A big section of people have privileged lives and the unorganised sector serves them, the elite who lives in spacious homes. The difference in income between the two is enormous. These people include delivery boys, domestic helps, local vendors and wage worker, and many more. While interacting with Ajay from UP who studies in class 6th, he said “meri age shayad 14 ya 15, theek se maloom nahi". I sell coconut water during the day and attend online classes in the evening. According to the change of seasons I also sell fruit juice and dry fruits. I started working 1 year ago as during covid my father got sick and our farm was destroyed, days went by and we didn't have ration. "Bohut dikkat thi, keval paani pee pee ke 3-4 din rahe, tab sarkar se koi thoda thoda ration diya". Now my brother and I have come to Jammu to earn more.

Young teenagers like Ajay who should be at school and studying, are working in this cruel heat just to feed their families and aspire to get stable jobs in future. After talking to a few of them and listening to their struggle, it stopped me in my tracks and made me realise the plight of the masses, whom no one is interested in.

Channel22 team went on ground and brought to you their stories of struggle, of resilience, of not backing down all through the month of July. Our team met some working class heroes and felt the pain which they go through on a daily basis. On ground stories help in better understanding of their problems. In a report titled, “Migration in India 2020-21” the survey gives an account of the state of migration and migrants during the period of July 2020 to July 2021. The report shows that 51.6% of rural migrants migrated from urban areas in the aftermath of the pandemic. Even post covid many of these migrants are struggling to find work. Channel22 believes in the power of social media and to use social media for social change. We started a digital campaign and published stories on our social media pages and tried to amplify their voices.
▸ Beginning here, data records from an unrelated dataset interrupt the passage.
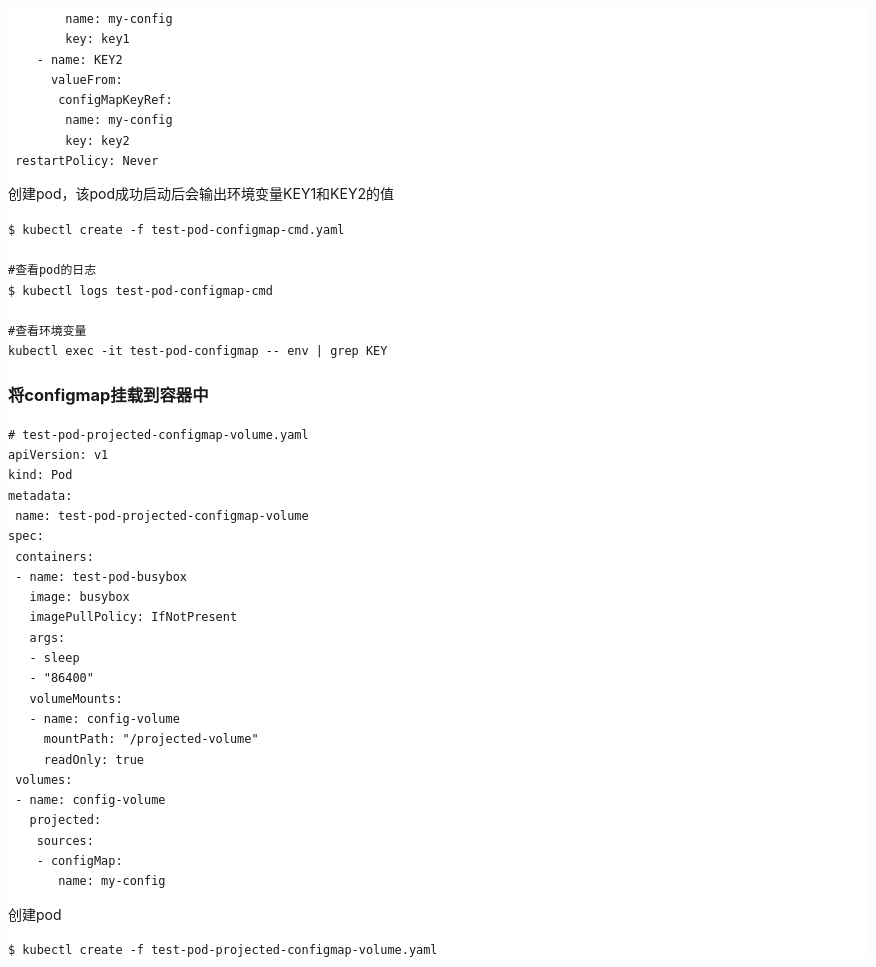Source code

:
 ```
        name: my-config
        key: key1
    - name: KEY2
      valueFrom:
       configMapKeyRef:
        name: my-config
        key: key2
 restartPolicy: Never
```

创建pod，该pod成功启动后会输出环境变量KEY1和KEY2的值

```
$ kubectl create -f test-pod-configmap-cmd.yaml 

#查看pod的日志
$ kubectl logs test-pod-configmap-cmd

#查看环境变量
kubectl exec -it test-pod-configmap -- env | grep KEY
```

### 将configmap挂载到容器中

```
# test-pod-projected-configmap-volume.yaml
apiVersion: v1
kind: Pod
metadata:
 name: test-pod-projected-configmap-volume
spec:
 containers:
 - name: test-pod-busybox
   image: busybox
   imagePullPolicy: IfNotPresent
   args:
   - sleep
   - "86400"
   volumeMounts:
   - name: config-volume
     mountPath: "/projected-volume"
     readOnly: true
 volumes:
 - name: config-volume
   projected:
    sources:
    - configMap:
       name: my-config
```

创建pod

```
$ kubectl create -f test-pod-projected-configmap-volume.yaml
```
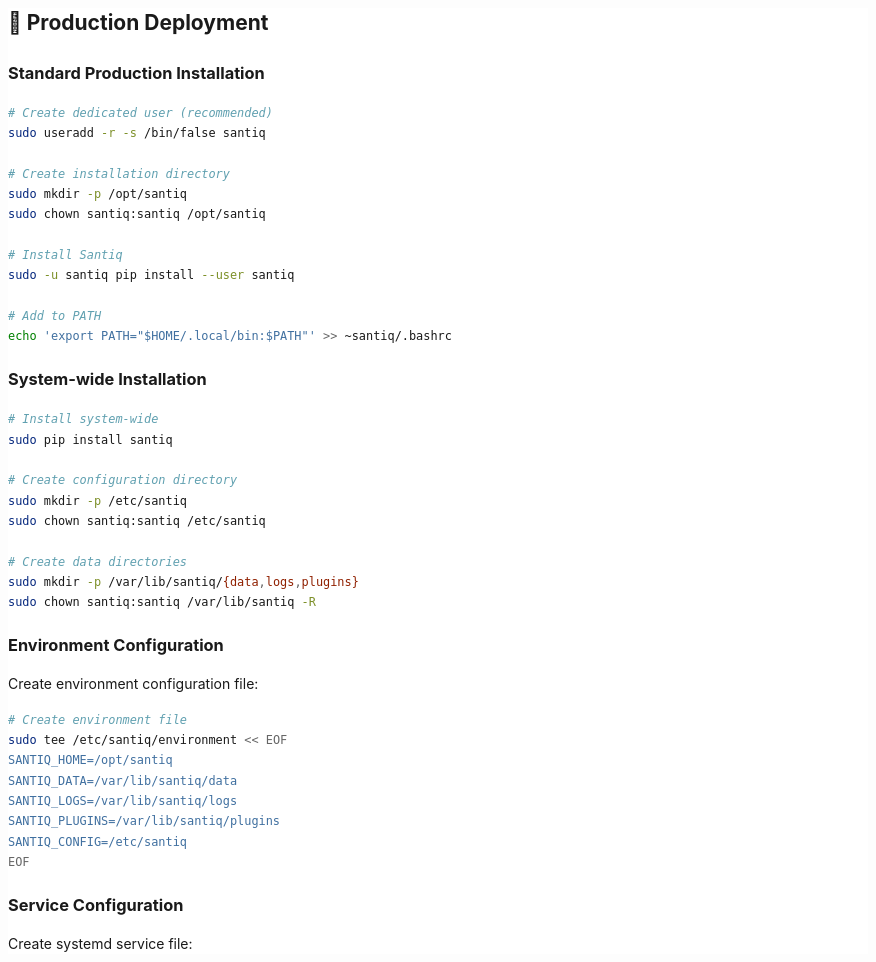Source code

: ## 🚀 Production Deployment

### Standard Production Installation

```bash
# Create dedicated user (recommended)
sudo useradd -r -s /bin/false santiq

# Create installation directory
sudo mkdir -p /opt/santiq
sudo chown santiq:santiq /opt/santiq

# Install Santiq
sudo -u santiq pip install --user santiq

# Add to PATH
echo 'export PATH="$HOME/.local/bin:$PATH"' >> ~santiq/.bashrc
```

### System-wide Installation

```bash
# Install system-wide
sudo pip install santiq

# Create configuration directory
sudo mkdir -p /etc/santiq
sudo chown santiq:santiq /etc/santiq

# Create data directories
sudo mkdir -p /var/lib/santiq/{data,logs,plugins}
sudo chown santiq:santiq /var/lib/santiq -R
```

### Environment Configuration

Create environment configuration file:

```bash
# Create environment file
sudo tee /etc/santiq/environment << EOF
SANTIQ_HOME=/opt/santiq
SANTIQ_DATA=/var/lib/santiq/data
SANTIQ_LOGS=/var/lib/santiq/logs
SANTIQ_PLUGINS=/var/lib/santiq/plugins
SANTIQ_CONFIG=/etc/santiq
EOF
```

### Service Configuration

Create systemd service file:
At Channel22.org while thinking on how we could help people like Ajay, a quote from the Chinese philosopher Lao Tzu strikes us which says, “Give a man a fish and you feed him for a day. Teach him how to fish and you feed him for a lifetime”. We decided to help all the cases we identified in such a way that rehabilitation lasts for a long time. But, at the individual level, how each one of YOU can help, is just by being kind to them and showing some generosity. At least we can offer water to delivery guys. According to a survey by Oxfam, the vast majority of live-in domestic workers work a minimum of 15 hours a day, seven days a week. We can give them a week off. We should buy from local vendors, it not only helps the vendor but also boosts the local economy. If you know anyone around you who genuinely needs help, kindly contact us with their stories and help them to make their lives better.

Let’s all come together and support working class heroes, the backbone of our economy.